Let's take for instance data on bus ridership data [lazylightning.org]. It's not well organized for outsiders to read it and due to collection methodologies (not explained to the general person who had to pay $50 to get the data in the first place) is basically useless.
They have the data and after months of fighting with them for how much they claimed it cost (they wanted to charge me more than $300 IIRC) I got it down to $50 and got what you see above even though they already pulled it (and summarized it) for the mass media but wouldn't release it in a raw format.
So. It's in a format which isn't standard. It's methodology is questionable and it's expensive. So no matter the mandates, the promises, etc, the data is not terribly useful across agencies or to the public without some intermediate steps which costs the taxpayers more than doing it right the first time around.
Encouraging Governments? (Score:4, Interesting)
In a city such as Nashville, things as basic as business ownership and property records are not available online. In states such as New Jersey, public records such as basic corporate filings (officers, operating address/address for service of process) are accessible only for a fee.

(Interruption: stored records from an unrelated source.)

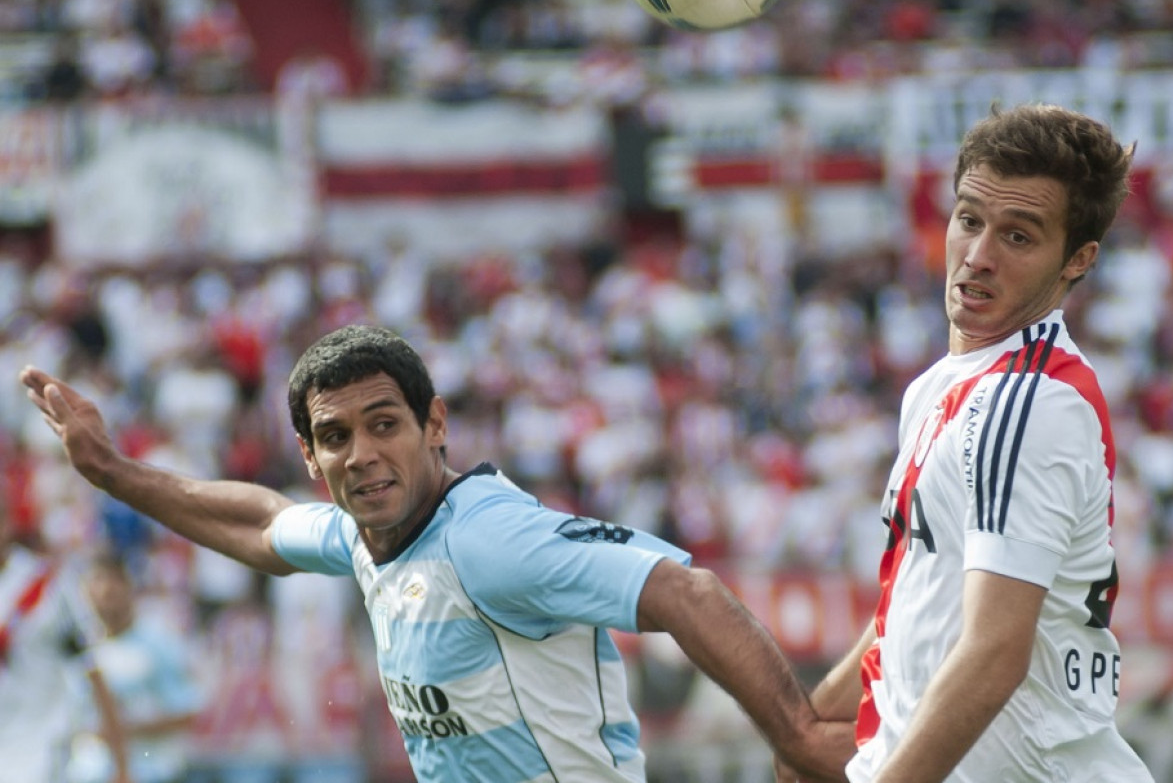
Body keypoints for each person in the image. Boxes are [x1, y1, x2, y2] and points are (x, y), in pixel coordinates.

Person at [20, 324, 855, 783]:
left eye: (385, 424)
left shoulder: (491, 539)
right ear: (312, 458)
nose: (362, 454)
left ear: (436, 426)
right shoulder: (362, 535)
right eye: (335, 438)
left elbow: (687, 590)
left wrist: (796, 735)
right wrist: (114, 472)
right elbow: (262, 526)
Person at [776, 104, 1156, 783]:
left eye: (1018, 236)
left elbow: (993, 652)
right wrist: (807, 729)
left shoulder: (1030, 401)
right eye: (970, 219)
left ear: (1078, 260)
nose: (977, 256)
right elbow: (921, 600)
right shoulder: (940, 387)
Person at [0, 503, 131, 783]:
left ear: (8, 523)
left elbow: (91, 669)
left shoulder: (47, 584)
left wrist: (121, 766)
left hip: (39, 747)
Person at [75, 554, 204, 783]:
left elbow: (187, 711)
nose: (105, 591)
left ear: (129, 588)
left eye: (114, 582)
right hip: (91, 773)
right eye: (97, 582)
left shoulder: (159, 642)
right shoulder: (79, 647)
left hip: (151, 770)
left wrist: (124, 729)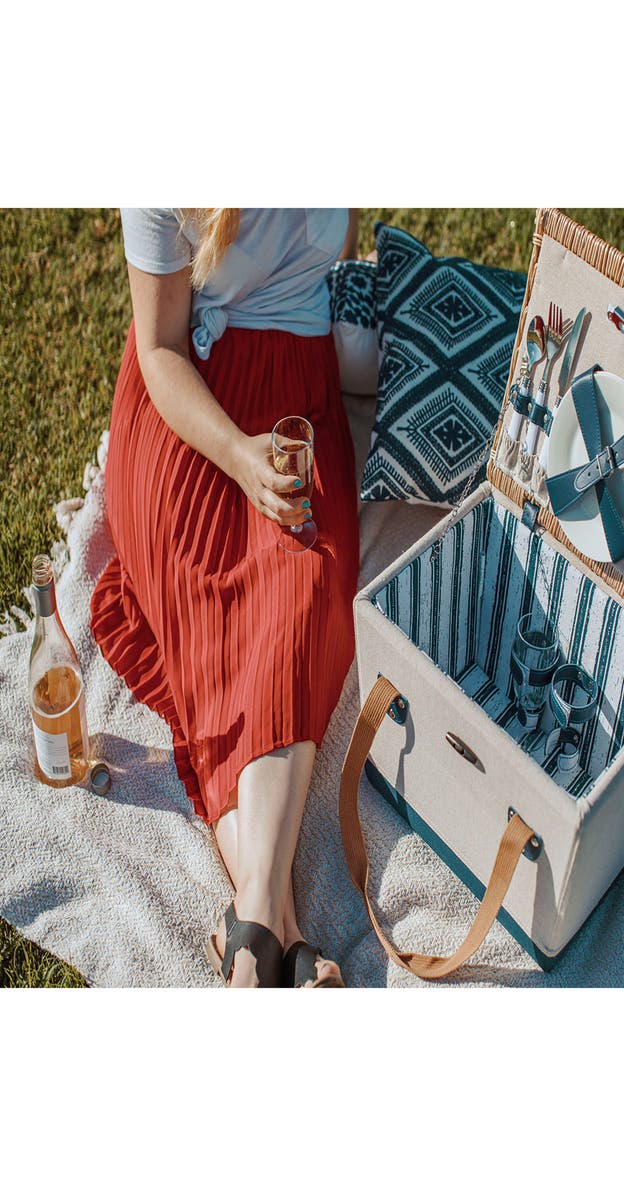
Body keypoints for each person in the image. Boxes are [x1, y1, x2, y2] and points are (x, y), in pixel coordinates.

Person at [89, 209, 361, 987]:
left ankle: (256, 931)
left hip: (298, 392)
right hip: (191, 409)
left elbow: (340, 243)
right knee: (209, 604)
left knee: (305, 602)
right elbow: (160, 348)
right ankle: (276, 934)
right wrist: (240, 457)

What concrete actions can citizens confronting such situations, take to encourage accessibility and accountability?
Can the rare books collections be digitized? (Score:5, Interesting)
Three closely related questions about the rare books collections at the Library of Congress:
1. I know there is some kind of effort going on to digitize the rare books collections, but can it be sped up? There are many high-quality low-cost archival book scanners out there (such as the ones developed at diybookscanner.org).
2. It gets really annoying to have to receive paper copies of books when copies are requested. Why not DVDs of high-quality images?
3. Why is there no outreach by the LoC to smaller, cheaper book scanning efforts? The Internet Archive, DIYBookscanner.org, and Decapod all come to mind.